Weathering the Storm: Outdoor Safety Tips for Lightning Storm Season

Under normal weather conditions tents provide an excellent haven for outdoor events.  But let’s remember, tents of any kind are temporary structures made of fabric and are not intended to be occupied during extreme weather conditions.  As we see the Summer season come to a close, and temperatures continue to fluctuate back and forth from one extreme to the other, there’s one thing a every party planner can count on.  Lightning Storms.

Certainly, as Tent Specialists, we know what that means in terms of safety precautions but most people don’t and look to us for advice.  Sadly, that advice doesn’t make many party hosts happy.  But forget about your embarrassment; safety for your guests is the only concern that matters.


When you have a lightning storm in the vicinity, the best course of action is to evacuate the tent completely, with the safest place being an enclosed building.  To do otherwise would jeopardize the safety of you and all your guests. There really is no viable alternative.  Even if there is only a small chance that someone could be injured, it’s not a chance that any of us should take.

“A safe building is one that is fully enclosed with a roof, walls and floor, and has plumbing or wiring.
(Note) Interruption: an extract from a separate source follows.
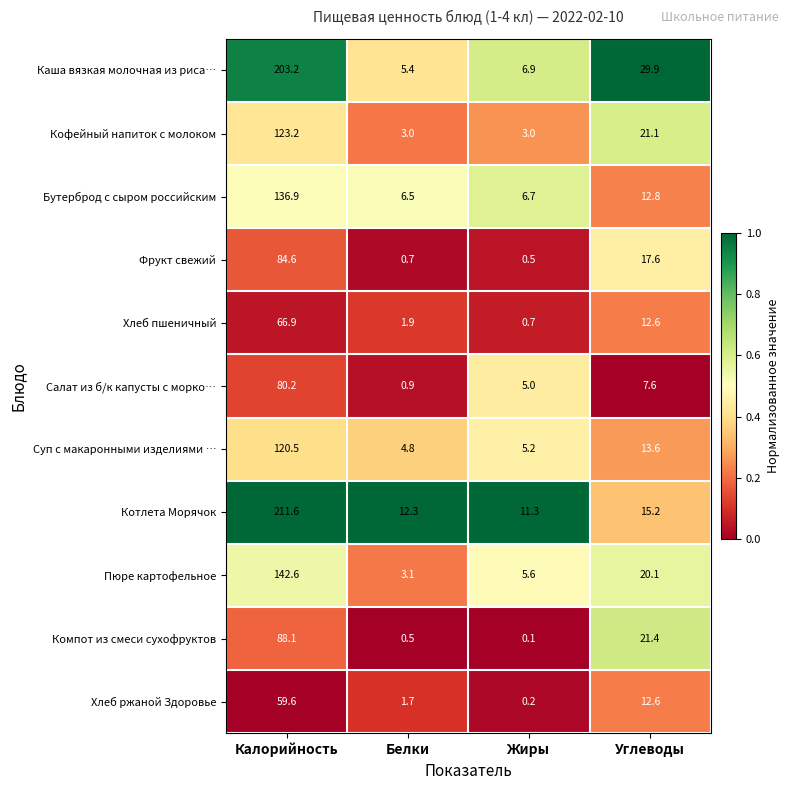

What is the difference between the maximum and minimum values in the Фрукт свежий series?

84.1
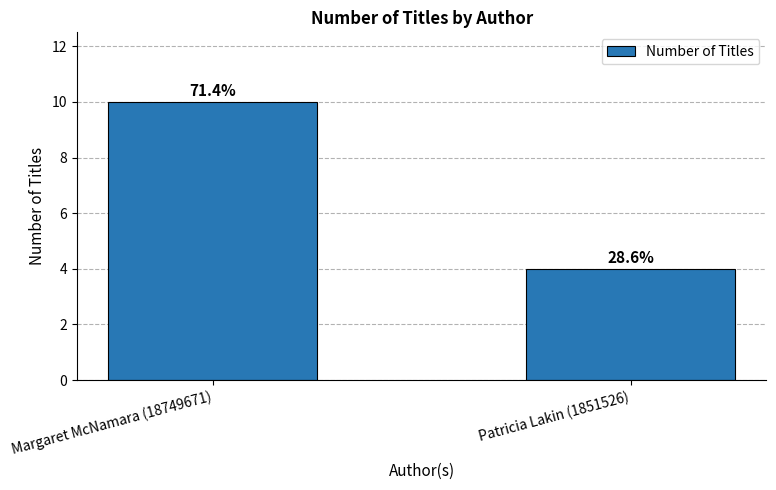

How many bars are there in total?

2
Examples include a home, school, church, hotel, office building or shopping center.  Once inside, stay away from showers, sinks, bath tubs, and electronic equipment such as TVs, radios, corded telephones and computers. Unsafe buildings include car ports, open garages, covered patios, picnic shelters, beach pavilions, golf shelters, tents of any kinds, baseball dugouts, sheds and greenhouses.” The National Weather Service


We highly recommend advance planning with all of the professionals involved in the event to develop and coordinate a thorough emergency plan.  Trying to adjust and solve the problem while it’s happening is NOT a good idea and will only cause chaos under the stressful circumstances.
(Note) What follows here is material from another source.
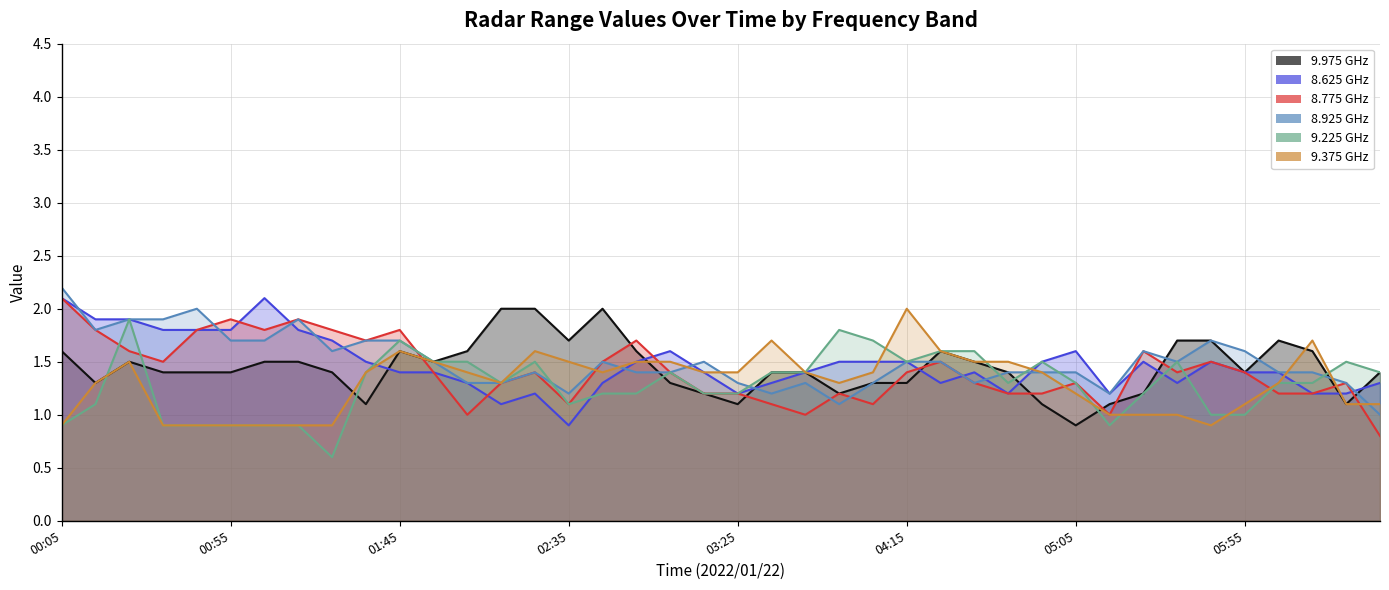

In 8.775, how many points are lower than both neighbors (excluding endpoints)?

9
Here are our tips and suggestions to consider when making those emergency plans:

  • How the decision will be made and by whom? {who has authorization?}
  • Where will the guests go for emergency shelter? {is there a building near by?}
  • Is the emergency shelter prepared for invasion? {beverage service, bathrooms stocked, seating, etc}
  • Who will calmly announce the situation and steer the ship to safe waters? {that includes all service staff, no one  is left in tents}
  • Who will make the decision to return to the tents when/if the storm has passed?

For additional information on thunder and lightning storms turn to the experts at the National Weather Service.  They SEEM to know what they’re talking about. {most of the time, but certainly on safety issues.}

But seriously folks, it’s as easy as the childhood mantra:  When Thunder Roars, Go Indoors!